The Neutron’s Children: Nuclear Engineers and the Shaping of Identity,

Sean F.
Oxford U. Press
, 2012. $62.99 (313 pp.). ISBN 978-0-19-969211-8

Let no one say that Sean Johnston can’t commit to a metaphor. His book, The Neutron’s Children: Nuclear Engineers and the Shaping of Identity, recounts the history of nuclear engineering in the US, Canada, and the UK as a story of marriage, birth, and childhood development. The neutron “spawned” nuclear workers who were “gestated” in the bellies of wartime industrial plants such as those at Hanford, Washington, and at Chalk River, Ontario, Canada.

Born in a culture of postwar secrecy, nuclear engineering came of age in an era of loosening security restrictions and close partnerships between industry and academia. A series of traumatic experiences—among them Three Mile Island, Chernobyl, and Fukushima—suggests that the profession perhaps suffers from “arrested development, . . . weak communication skills, and poor socialization.” One metaphor deserves another: A profession is a strange fruit for a subatomic particle.

Johnston, a professor of science, technology, and society at the University of Glasgow in the UK, has written extensively on the history of professionalization, so he is well qualified to consider the emergence of nuclear engineering as a 20th-century discipline. The focus on working engineers rather than either scientists or managers distinguishes Johnston’s account from the small library of books on the history of the atomic bomb and nuclear power. His attention to the experiences of British and Canadian workers instead of just the more famous Americans is another welcome change from the usual approach. Nuclear engineers in all three countries, working in very different social and political environments, struggled to define their particular knowledge base and occupational authority in environments flush with cash but short on experience.
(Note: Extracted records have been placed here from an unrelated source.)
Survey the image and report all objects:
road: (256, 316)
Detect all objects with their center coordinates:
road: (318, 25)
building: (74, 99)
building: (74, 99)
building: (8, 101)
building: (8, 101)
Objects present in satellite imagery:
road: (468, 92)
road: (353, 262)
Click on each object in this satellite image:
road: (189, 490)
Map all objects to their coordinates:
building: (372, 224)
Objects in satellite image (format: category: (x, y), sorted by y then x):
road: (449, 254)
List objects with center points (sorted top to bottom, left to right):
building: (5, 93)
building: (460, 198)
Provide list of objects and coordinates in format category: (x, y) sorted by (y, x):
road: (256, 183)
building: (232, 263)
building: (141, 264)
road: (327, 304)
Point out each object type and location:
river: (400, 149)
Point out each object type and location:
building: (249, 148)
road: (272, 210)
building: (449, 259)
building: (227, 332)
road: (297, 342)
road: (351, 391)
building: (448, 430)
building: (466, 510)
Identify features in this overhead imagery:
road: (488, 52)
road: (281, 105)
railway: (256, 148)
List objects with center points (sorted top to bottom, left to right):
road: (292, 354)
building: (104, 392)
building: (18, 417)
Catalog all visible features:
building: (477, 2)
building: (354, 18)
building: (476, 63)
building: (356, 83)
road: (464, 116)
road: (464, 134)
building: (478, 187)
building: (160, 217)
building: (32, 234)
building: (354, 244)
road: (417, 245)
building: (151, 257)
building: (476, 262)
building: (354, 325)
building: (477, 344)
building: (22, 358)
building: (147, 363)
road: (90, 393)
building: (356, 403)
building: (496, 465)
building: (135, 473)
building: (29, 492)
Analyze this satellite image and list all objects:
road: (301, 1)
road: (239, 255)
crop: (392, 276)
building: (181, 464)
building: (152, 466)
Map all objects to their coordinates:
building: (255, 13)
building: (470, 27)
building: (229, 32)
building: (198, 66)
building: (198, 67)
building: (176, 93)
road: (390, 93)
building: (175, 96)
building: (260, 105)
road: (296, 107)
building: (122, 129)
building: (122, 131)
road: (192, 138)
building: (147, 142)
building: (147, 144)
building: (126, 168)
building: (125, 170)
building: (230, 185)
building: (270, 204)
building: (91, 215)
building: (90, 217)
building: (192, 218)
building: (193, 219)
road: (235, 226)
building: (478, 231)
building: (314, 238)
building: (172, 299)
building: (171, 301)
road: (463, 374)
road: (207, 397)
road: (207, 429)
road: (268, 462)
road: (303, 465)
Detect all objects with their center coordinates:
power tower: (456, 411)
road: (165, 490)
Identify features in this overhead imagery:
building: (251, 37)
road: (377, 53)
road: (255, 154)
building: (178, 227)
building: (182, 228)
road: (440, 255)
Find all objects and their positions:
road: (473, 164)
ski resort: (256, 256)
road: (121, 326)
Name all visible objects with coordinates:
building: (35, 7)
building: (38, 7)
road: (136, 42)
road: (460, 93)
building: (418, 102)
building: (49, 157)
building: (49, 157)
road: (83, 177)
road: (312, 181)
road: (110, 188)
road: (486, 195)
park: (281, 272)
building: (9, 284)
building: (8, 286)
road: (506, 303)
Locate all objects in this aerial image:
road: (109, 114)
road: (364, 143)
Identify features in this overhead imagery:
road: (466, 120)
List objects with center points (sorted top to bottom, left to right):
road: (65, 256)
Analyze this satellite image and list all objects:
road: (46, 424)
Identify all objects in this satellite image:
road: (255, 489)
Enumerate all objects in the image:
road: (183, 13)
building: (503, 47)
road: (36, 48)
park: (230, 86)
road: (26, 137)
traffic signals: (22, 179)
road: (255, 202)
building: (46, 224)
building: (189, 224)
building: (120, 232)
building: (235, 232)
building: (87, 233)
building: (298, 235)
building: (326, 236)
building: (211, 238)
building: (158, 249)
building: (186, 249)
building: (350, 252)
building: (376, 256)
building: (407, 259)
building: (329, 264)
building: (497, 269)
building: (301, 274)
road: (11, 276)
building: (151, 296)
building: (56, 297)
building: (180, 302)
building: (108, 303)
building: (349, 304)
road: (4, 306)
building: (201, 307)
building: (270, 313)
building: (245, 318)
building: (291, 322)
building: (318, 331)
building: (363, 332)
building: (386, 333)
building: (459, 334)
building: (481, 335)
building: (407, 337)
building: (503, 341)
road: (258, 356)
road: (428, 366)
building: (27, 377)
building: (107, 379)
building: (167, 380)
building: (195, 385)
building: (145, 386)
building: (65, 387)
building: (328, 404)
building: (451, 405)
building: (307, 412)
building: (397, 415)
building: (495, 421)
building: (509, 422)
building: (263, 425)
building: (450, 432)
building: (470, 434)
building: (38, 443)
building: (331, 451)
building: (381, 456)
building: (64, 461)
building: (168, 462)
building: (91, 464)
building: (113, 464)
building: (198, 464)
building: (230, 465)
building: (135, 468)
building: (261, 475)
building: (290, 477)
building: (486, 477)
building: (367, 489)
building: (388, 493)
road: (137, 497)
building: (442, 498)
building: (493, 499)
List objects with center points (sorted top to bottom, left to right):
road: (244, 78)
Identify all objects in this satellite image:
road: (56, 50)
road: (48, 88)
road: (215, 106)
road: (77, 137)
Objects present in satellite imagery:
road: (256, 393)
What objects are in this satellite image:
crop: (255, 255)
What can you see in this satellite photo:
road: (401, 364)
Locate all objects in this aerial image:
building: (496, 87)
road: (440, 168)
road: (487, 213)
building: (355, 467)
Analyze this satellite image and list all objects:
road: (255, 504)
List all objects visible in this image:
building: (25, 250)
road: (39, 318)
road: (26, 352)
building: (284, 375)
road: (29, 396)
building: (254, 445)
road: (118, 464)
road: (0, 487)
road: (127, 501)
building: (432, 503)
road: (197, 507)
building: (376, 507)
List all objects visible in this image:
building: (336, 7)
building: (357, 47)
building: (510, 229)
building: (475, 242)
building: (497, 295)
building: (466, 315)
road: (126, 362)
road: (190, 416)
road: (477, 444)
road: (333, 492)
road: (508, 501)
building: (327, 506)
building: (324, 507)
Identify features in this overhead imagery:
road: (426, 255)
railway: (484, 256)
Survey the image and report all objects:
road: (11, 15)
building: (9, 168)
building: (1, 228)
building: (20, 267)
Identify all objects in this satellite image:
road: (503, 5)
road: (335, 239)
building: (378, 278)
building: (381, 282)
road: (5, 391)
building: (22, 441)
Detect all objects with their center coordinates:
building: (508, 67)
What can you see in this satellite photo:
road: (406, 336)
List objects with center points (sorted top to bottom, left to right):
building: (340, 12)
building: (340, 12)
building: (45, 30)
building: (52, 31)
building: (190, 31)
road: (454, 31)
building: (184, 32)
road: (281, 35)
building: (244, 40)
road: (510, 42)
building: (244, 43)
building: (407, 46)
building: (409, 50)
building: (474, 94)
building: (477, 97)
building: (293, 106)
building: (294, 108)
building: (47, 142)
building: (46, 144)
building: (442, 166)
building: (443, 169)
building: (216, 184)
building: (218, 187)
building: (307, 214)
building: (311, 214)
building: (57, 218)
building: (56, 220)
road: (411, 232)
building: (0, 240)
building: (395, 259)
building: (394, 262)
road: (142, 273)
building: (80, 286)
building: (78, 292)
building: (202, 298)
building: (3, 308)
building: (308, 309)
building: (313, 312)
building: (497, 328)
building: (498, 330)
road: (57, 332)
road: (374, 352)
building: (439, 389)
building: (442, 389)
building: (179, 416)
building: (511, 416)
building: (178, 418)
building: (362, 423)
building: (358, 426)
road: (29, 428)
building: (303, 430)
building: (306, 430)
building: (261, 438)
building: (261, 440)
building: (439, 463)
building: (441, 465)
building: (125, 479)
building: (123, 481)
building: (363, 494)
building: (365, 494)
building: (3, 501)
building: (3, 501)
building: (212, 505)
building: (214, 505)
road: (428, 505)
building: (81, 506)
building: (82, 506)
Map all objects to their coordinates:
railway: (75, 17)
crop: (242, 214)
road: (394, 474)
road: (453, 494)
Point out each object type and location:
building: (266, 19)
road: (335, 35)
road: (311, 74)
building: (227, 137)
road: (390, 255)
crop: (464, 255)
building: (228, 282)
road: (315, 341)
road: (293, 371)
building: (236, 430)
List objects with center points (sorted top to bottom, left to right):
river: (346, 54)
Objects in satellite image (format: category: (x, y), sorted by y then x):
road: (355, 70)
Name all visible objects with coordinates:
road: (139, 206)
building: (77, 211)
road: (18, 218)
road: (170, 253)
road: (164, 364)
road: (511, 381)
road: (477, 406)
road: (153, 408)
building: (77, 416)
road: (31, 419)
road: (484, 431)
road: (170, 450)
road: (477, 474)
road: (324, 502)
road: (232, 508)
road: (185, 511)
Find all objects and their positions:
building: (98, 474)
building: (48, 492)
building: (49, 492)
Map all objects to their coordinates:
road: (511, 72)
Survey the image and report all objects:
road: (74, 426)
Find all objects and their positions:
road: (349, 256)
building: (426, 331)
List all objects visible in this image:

Johnston’s account hews closely to sociologist Andrew Abbott’s “theory of professions,” developed in The System of Professions: An Essay on the Division of Expert Labor (University of Chicago Press, 1988). That book describes professionalization as a series of jurisdictional struggles for recognition and status. As Johnston puts it, the central question for the nascent field of nuclear engineering was whether it was “a straightforward extension of existing disciplines, or the seed of a new one.” Nuclear engineers’ distinct disciplinary identity depended on their interactions with the nuclear reactor, a new technology that presented unique challenges to would-be nuclear experts.

Largely in isolation from one another, atomic workers at several of the early nuclear research facilities used skills derived from chemistry, physics, materials science, and chemical and mechanical engineering to develop ways to generate, sustain, and control nuclear chain reactions. But at least at first, secrecy measures limited nuclear engineers’ ability to convert that specialized knowledge into a recognized field. Not until the easing of security measures in the mid 1950s could nuclear engineers establish some of the standard markers of disciplinary identity: university departments, journals, learned societies, standard procedures for training and certification, and so on.

Reactors designed for generating electrical power posed especially daunting challenges. The continuous heat that they required to produce steam was inevitably accompanied by intense levels of radiation, which threatened workers and surrounding communities alike; much of nuclear engineers’ sense of professional identity came from their attempts to balance safety with cost. They have not, of course, been uniformly successful at that task. As a student of professional identity, Johnston is more interested in how accidents like Three Mile Island have affected the public’s perception of nuclear engineers than in the systems of expertise, risk management, and regulation that have allowed such accidents to occur. The first generation of nuclear engineers projected an image both heroic and terrifying, but lately their successors (“the neutron’s grandchildren”) have been reduced to the likes of Homer Simpson.

As with most works of genealogy, The Neutron’s Children has a hard time keeping track of the cousins even a couple of generations down the line. The same “forced marriage” of academic science and industrial engineers that produced nuclear engineering created a range of new disciplinary specialties from radiobiology to nuclear-weapons engineering; the stories of those other “divergent nuclear breeds” fades in the second half of Johnston’s telling, as nuclear engineers’ expertise crystallized around the reactors rather than their products.

The Neutron’s Children will undoubtedly be the standard work on the professionalization of nuclear engineers for some time to come. The larger family history remains to be told.

Audra J. Wolfe ( is a writer, editor, and historian based in Philadelphia. She is the author of Competing with the Soviets: Science, Technology, and the State in Cold War America (Johns Hopkins University Press, 2013).